Photographe et réalisateur français, Thierry Secretan a déposé son témoignage par visioconférence dans l’affaire Thomas Sankara et douze autres, ce lundi 10 janvier 2022, depuis Paris.

« Je n’ai pas d’informations de première main sur les événements du 15 octobre 1987 car je n’étais pas à Ouagadougou. Les informations que j’ai ne sont pas de nature nouvelle. Elles viennent principalement de Jerry Rawlings, avant et après les événements », a declaré Thierry Secretan.

Le témoin dit avoir fait la connaissance du président Thomas Sankara à la suite de son discours tenu à Bobo-Dioulasso, à l’occasion de la visite de John Jerry Rawlings, le 17 février 1984.

Dans ce discours, Sankara a fait une confession publique en évoquant l’aide « clandestine » précieuse dont le Burkina Faso (ex-Haute Volta) a bénéficié pour l’avènement de la révolution. Voici un extrait de ce qu’il a dit ce jour là.

« Avant d’être chef de l’État du Ghana, J.J Rawlings est d’abord Africain, Africain avec nous, parmi nous, pour nous. En effet, J.J Rawlings est un des nôtres, intimement mêlé à notre lutte, lié à notre combat. Comme démonstration de cette liaison révolutionnaire et dynamique entre ce frère ghanéen et nous-autres, des contacts nombreux, fréquents mais clandestins ont existé entre lui et nous depuis fort longtemps, mais essentiellement après le 17 mai. C’est lui qui a été un des rares chefs d’État à croire encore en la possibilité pour la Haute-Volta révolutionnaire de continuer sa lutte. Il a osé nous soutenir de toutes ses forces militaires, politiques et diplomatiques, il a osé combattre lui-même personnellement à nos côtés, nous assistant de ses conseils, de son soutien efficace, de ses analyses clairvoyantes et nous avons effectué des voyages nombreux au Ghana. Dans la clandestinité certes, mais avec la conviction que nous combattions pour notre peuple. Nous nous sommes rencontrés plusieurs fois avec J.J Rawlings. Malgré les pressions diverses qui pesaient contre lui, les menaces, les chantages, Rawlings n’a jamais cédé et il a tout mis en œuvre pour que la révolution triomphe en Haute-Volta. Il a osé sacrifier une partie du Ghana pour la Haute-Volta ».

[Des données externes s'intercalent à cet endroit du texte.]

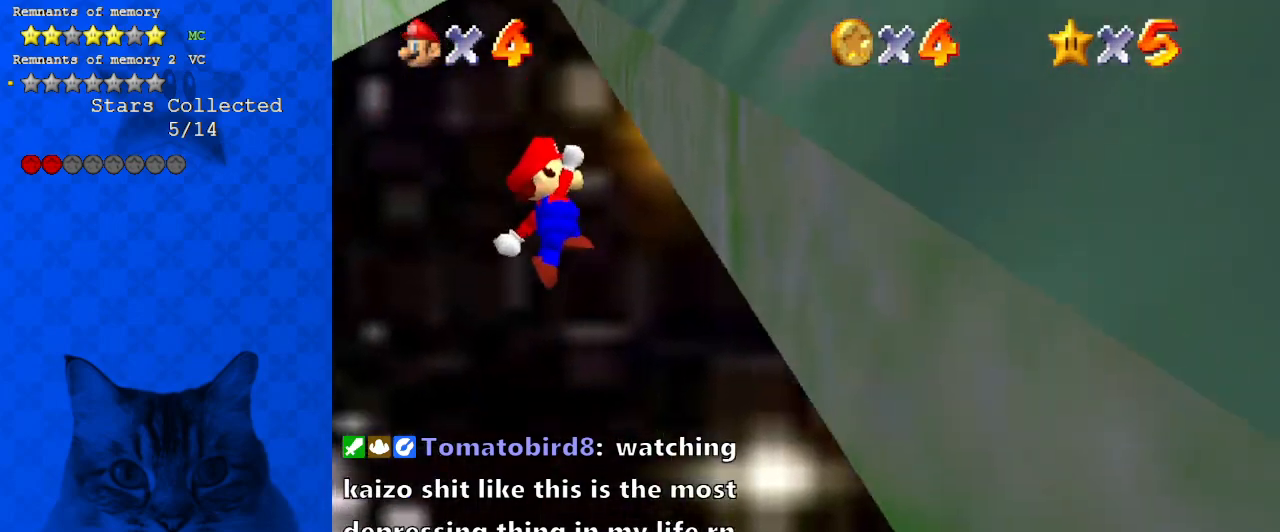
{"keys": ["left", "up"], "events": [[100, "x", "down"], [200, "x", "up"], [333, "left", "down"], [333, "right", "up"], [333, "shift", "down"], [367, "up", "down"], [433, "shift", "up"]]}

Selon le témoin Thierry Secretan, le discours de Sankara a irrité le président Jerry Rawlings. « Rentré aussitôt le 18 février à Accra, il m’a dit de revenir à Ouagadougou avec son ministre des affaires étrangères Obed Assamoah », se souvient le témoin. L’objectif de cette mission était de filmer Thomas Sankara en lui demandant de faire une déclaration contraire au discours tenu de Bobo-Dioulasso.

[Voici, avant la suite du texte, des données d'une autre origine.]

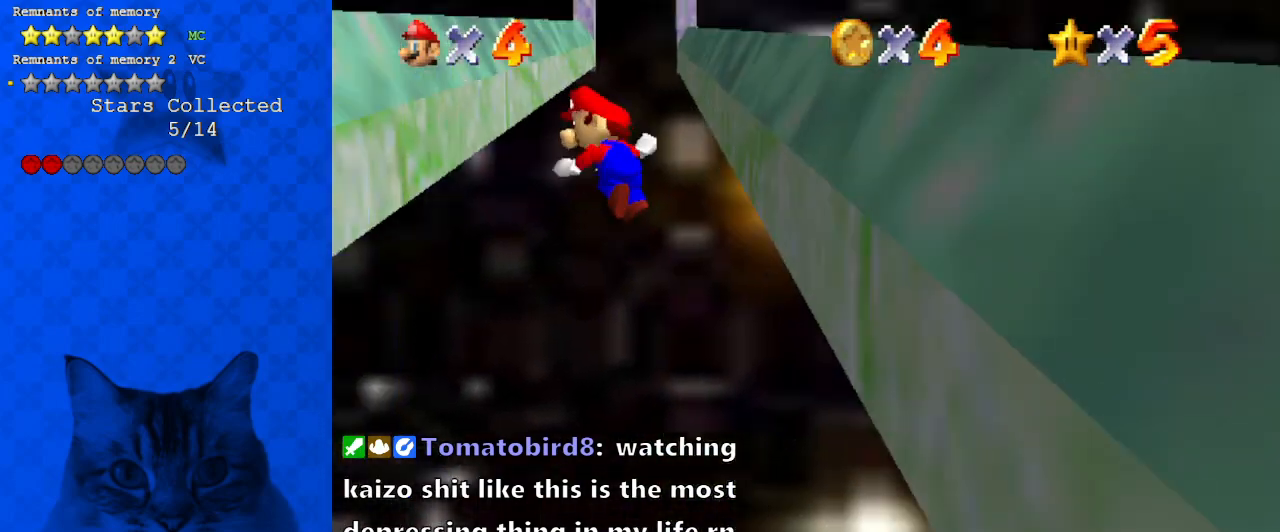
{"keys": ["right", "shift", "up"], "events": [[67, "left", "up"], [300, "left", "down"], [433, "left", "up"], [433, "right", "down"], [433, "shift", "down"]]}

À Ouagadougou, Sankara a refusé de se livrer à cet exercice. Le ministre Obed Assamoah est retourné à Accra. Resté à Ouagadougou, Thierry Secretan dit avoir insisté, mais le capitaine Sankara n’était pas près de revenir sur ses propos.

Pour le témoin, le rôle de Jerry Rawlings dans la prise du pouvoir de Thomas Sankara n’a pas échappé aux agences de renseignement des puissances occidentales. Il a confié que les camions qui ont convoyé le commando depuis la ville de Pô (Sud du Burkina) jusqu’à Ouagadougou, le 4 août 1983, ont été envoyés à Blaise Compaoré par Rawlings. Cette aide « clandestine » du président ghanéen inquiétait Houphouet Boigny de la Côte d’Ivoire et Eyadéma Gnassingbé du Togo.

Le témoin a également évoqué la visite de Thomas Sankara à Accra, quinze jours avant son assassinat. Il n’y était pas pour parler des tensions entre lui et Blaise Compaoré mais pour évoquer la question des syndicats avec Jerry Rawlings. Mais l’épineuse question des divergences avec Blaise revenait sans cesse dans les questions du président ghanéen. En réponse, son hôte disait toujours qu’il gérait la situation. Pour le temoin, cette passivité était un « suicide programmé de la part de Thomas Sankara ».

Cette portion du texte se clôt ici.